(DOCUMENT EXTRACT)

Like Willie Nelson sings, "On the Road Again." By 6:30 in the morning, Pop and I were pulling out of Sun City Center, Fla., on our Lap of America, after a quick complimentary breakfast of juice, fruit, muffins and coffee at the hotel, and heading up the Interstate. The difference this time was that we were heading north and soon would turn west and be heading home.
We had picked up some flowers the night before, and north of Tampa, on yet another absolutely clear day, we stopped off at the National Cemetery where my mother's ashes are buried and left them, along with a few prayers. Cemeteries in the morning are very quiet and peaceful places, with only the sound of birds and a far-off sprinkler disturbing the serenity.
Just north of Ocala, we again diverted from the green Magic-Marker route line that the Auto Club had provided for us, and cut down Florida State highways and angled toward the Panhandle. We were riding through northern Florida horse country, and it was both scenic and peaceful with its green grass pastures and oak trees surrounded by white board fences.
Like many other places in the South, purple, white, yellow, red and blue wildflowers grew beside the road, and Spanish moss hung off the trees. In one place we crossed the Suwannee River, the same river made famous by song, or at least that's what the sign claimed.
"Watch out for radar traps," Pop warned as we approached little Florida towns on the four-lane state highway with a 65 m.p.h. speed limit that suddenly dropped to 35 m.p.h. at the town's border. Pop said that even though the traps in these little towns were well publicized, there were still enough tourist dollars about to be snagged, and that there was still a police cruiser at each end of town.
We came to the town of Perry, Fla., and Pop told me how he'd crashed his 1947 Oldsmobile there; that was his first automobile accident.
"Woman turned right in front of me," Pop said. "There were four of us in the car, we'd gone down to an American Legion meeting in Miami and were on our way back to Cincinnati. Luckily, none of us were hurt, and we took the car to a garage and I asked them to just fix it just enough so that it could be driven, and then we all took a train back to Ohio. I came back down on the train in a few weeks and drove the wrecked Olds home and fixed it back in Cincinnati. That was the only non-Chrysler product I've owned.
"My first car was a 1936 Dodge Business Coupe," Pop went on. "Then I owned a succession of other Dodges until I bought the Olds."
"Why'd you buy an Oldsmobile?" I asked.
"I got a deal on it. When I sold it, I bought a 1953 Dodge with a Hemi - you remember that car, don't you? We still had it when we moved to California."
That got us to talking about car trips. The first major car trip Pop had made was the one in the Olds to Miami. I remembered a number of summer vacation trips as a child from Cincinnati up to the Thumb of Michigan to visit my mother's relatives. Then, in 1955, we had been transferred to Los Angeles from Chicago, and we took the long ride down the Mother Road, Route 66.

(End DOCUMENT EXTRACT)
(DATA EXTRACT)

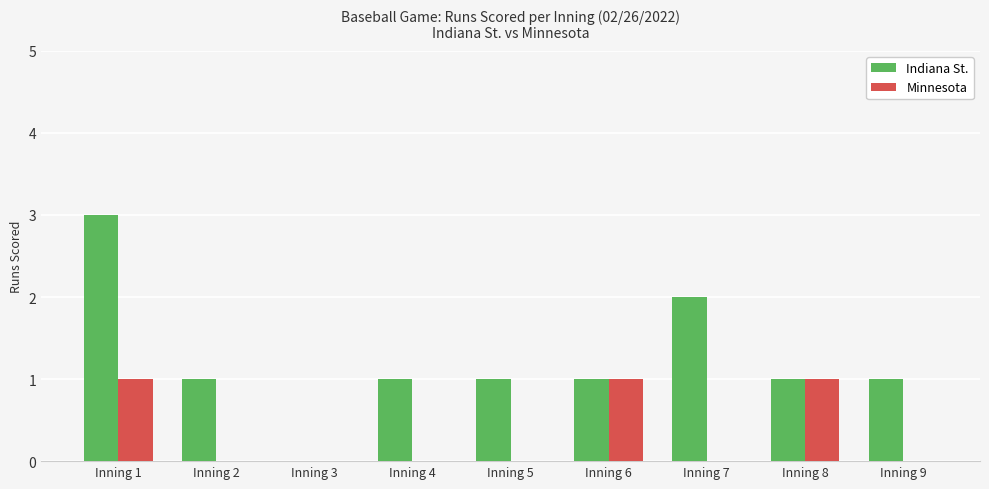

What are all the series names shown in the legend?

Indiana St., Minnesota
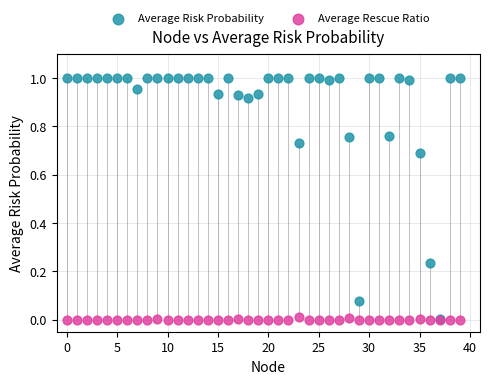

Which series has the largest Y range (max minus min)?

Average Risk Probability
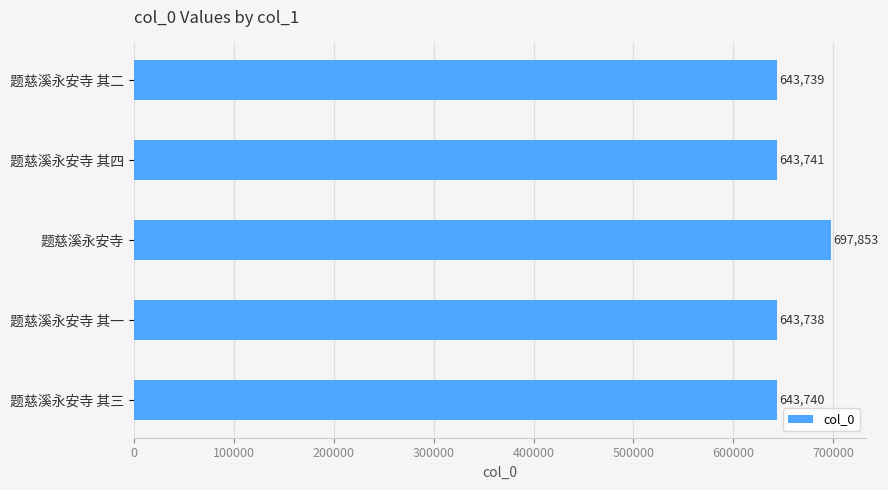

True or false: the data shows 1090616 at 题慈溪永安寺.

False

(End DATA EXTRACT)

● **WORK INSTRUCTION A**: Copy out all of the chart records line for line, with the pictures left out.
● **WORK INSTRUCTION B**: Resume the road-trip account with Pop, starting right after its last sentence.

● **REPLY A**:
What are all the series names shown in the legend?

Indiana St., Minnesota

Which series has the largest Y range (max minus min)?

Average Risk Probability

True or false: the data shows 1090616 at 题慈溪永安寺.

False

● **REPLY B**:
Once we were living in L.A., we often took driving vacations. I remember a trip up the coast to Mount Rainier when I was in the fourth grade. Another year, we drove first to the Grand Canyon and then hit Bryce and Zion canyons on the way back to L.A.
Pop became involved with the Mobil Gas Economy Run as a driver, and one year the Run went from L.A. to Galveston, Texas; then the next year, to Chicago, Ill.; and then finally, from L.A. to New York, N.Y. its last year. When it came time to deliver the Run cars back to L.A., everyone left at once, and there were a number of professional race drivers taking part. They didn't measure the gas consumed on the return trip.
Pop had also made two or three round trips from Detroit to Tucson, Ariz., delivering cars. He had the trip down to two days each way.
I had also made a number of long car trips, not only as a passenger with Mom and Pop (and little brother Ron, too) on vacation trips, but when I had moved off on my own. I once made the run from Detroit to L.A., looking for employment in advertising.
My second trip to Seattle was by car from Detroit. Then, when I finally moved here, I did it by car. Who else do you know who did it in two-and-a-half round trips by car from Detroit?
Here's a tip when making several trips moving someplace by car. On the first trip, move all your toys because you'll always end up where your toys are.
PPOP AND Icontinued on with our Lap, rejoining the Interstate at Tallahassee. We went through Pensacola and stopped for the night in Mobile, Ala. We had driven 522 miles.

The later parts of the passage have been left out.